## WHAT IS EXPECTED
Every line of the data below should be written out word for word.

────────

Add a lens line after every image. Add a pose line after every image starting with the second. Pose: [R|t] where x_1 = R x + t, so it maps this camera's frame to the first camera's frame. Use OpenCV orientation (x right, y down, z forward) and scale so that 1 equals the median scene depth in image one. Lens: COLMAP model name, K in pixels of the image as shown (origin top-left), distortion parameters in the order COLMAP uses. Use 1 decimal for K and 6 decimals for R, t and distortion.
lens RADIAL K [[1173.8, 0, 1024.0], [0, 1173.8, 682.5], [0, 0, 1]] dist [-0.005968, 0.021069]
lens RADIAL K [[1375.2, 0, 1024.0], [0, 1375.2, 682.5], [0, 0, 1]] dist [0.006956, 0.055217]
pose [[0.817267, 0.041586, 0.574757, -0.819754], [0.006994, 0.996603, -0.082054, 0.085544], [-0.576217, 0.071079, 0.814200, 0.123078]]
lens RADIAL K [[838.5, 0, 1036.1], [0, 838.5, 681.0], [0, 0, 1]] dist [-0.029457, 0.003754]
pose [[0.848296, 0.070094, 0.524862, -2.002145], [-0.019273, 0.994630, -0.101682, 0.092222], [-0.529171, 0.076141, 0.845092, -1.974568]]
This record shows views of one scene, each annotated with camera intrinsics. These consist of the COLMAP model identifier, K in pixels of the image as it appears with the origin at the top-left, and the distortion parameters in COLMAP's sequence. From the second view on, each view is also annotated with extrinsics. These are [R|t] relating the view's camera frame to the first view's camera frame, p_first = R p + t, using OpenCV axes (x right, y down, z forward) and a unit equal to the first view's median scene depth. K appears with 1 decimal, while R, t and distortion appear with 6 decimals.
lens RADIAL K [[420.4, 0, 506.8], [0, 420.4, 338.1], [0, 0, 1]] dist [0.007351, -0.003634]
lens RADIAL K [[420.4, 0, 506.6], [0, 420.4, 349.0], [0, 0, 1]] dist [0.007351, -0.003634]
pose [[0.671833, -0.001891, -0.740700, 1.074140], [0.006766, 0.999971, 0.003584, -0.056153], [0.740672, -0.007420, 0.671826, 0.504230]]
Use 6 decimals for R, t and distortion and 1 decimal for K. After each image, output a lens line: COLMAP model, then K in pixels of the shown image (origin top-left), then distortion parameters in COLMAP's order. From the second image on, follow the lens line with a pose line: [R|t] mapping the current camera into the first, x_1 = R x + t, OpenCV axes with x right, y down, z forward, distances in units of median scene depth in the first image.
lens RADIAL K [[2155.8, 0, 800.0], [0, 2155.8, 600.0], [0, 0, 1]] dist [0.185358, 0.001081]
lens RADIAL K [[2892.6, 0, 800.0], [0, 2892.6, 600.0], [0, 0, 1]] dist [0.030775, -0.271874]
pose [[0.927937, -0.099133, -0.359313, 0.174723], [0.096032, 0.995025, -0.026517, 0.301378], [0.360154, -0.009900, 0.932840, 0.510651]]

────────

## EXERCISE RESULT
Add a lens line after every image. Add a pose line after every image starting with the second. Pose: [R|t] where x_1 = R x + t, so it maps this camera's frame to the first camera's frame. Use OpenCV orientation (x right, y down, z forward) and scale so that 1 equals the median scene depth in image one. Lens: COLMAP model name, K in pixels of the image as shown (origin top-left), distortion parameters in the order COLMAP uses. Use 1 decimal for K and 6 decimals for R, t and distortion.
lens RADIAL K [[1173.8, 0, 1024.0], [0, 1173.8, 682.5], [0, 0, 1]] dist [-0.005968, 0.021069]
lens RADIAL K [[1375.2, 0, 1024.0], [0, 1375.2, 682.5], [0, 0, 1]] dist [0.006956, 0.055217]
pose [[0.817267, 0.041586, 0.574757, -0.819754], [0.006994, 0.996603, -0.082054, 0.085544], [-0.576217, 0.071079, 0.814200, 0.123078]]
lens RADIAL K [[838.5, 0, 1036.1], [0, 838.5, 681.0], [0, 0, 1]] dist [-0.029457, 0.003754]
pose [[0.848296, 0.070094, 0.524862, -2.002145], [-0.019273, 0.994630, -0.101682, 0.092222], [-0.529171, 0.076141, 0.845092, -1.974568]]
This record shows views of one scene, each annotated with camera intrinsics. These consist of the COLMAP model identifier, K in pixels of the image as it appears with the origin at the top-left, and the distortion parameters in COLMAP's sequence. From the second view on, each view is also annotated with extrinsics. These are [R|t] relating the view's camera frame to the first view's camera frame, p_first = R p + t, using OpenCV axes (x right, y down, z forward) and a unit equal to the first view's median scene depth. K appears with 1 decimal, while R, t and distortion appear with 6 decimals.
lens RADIAL K [[420.4, 0, 506.8], [0, 420.4, 338.1], [0, 0, 1]] dist [0.007351, -0.003634]
lens RADIAL K [[420.4, 0, 506.6], [0, 420.4, 349.0], [0, 0, 1]] dist [0.007351, -0.003634]
pose [[0.671833, -0.001891, -0.740700, 1.074140], [0.006766, 0.999971, 0.003584, -0.056153], [0.740672, -0.007420, 0.671826, 0.504230]]
Use 6 decimals for R, t and distortion and 1 decimal for K. After each image, output a lens line: COLMAP model, then K in pixels of the shown image (origin top-left), then distortion parameters in COLMAP's order. From the second image on, follow the lens line with a pose line: [R|t] mapping the current camera into the first, x_1 = R x + t, OpenCV axes with x right, y down, z forward, distances in units of median scene depth in the first image.
lens RADIAL K [[2155.8, 0, 800.0], [0, 2155.8, 600.0], [0, 0, 1]] dist [0.185358, 0.001081]
lens RADIAL K [[2892.6, 0, 800.0], [0, 2892.6, 600.0], [0, 0, 1]] dist [0.030775, -0.271874]
pose [[0.927937, -0.099133, -0.359313, 0.174723], [0.096032, 0.995025, -0.026517, 0.301378], [0.360154, -0.009900, 0.932840, 0.510651]]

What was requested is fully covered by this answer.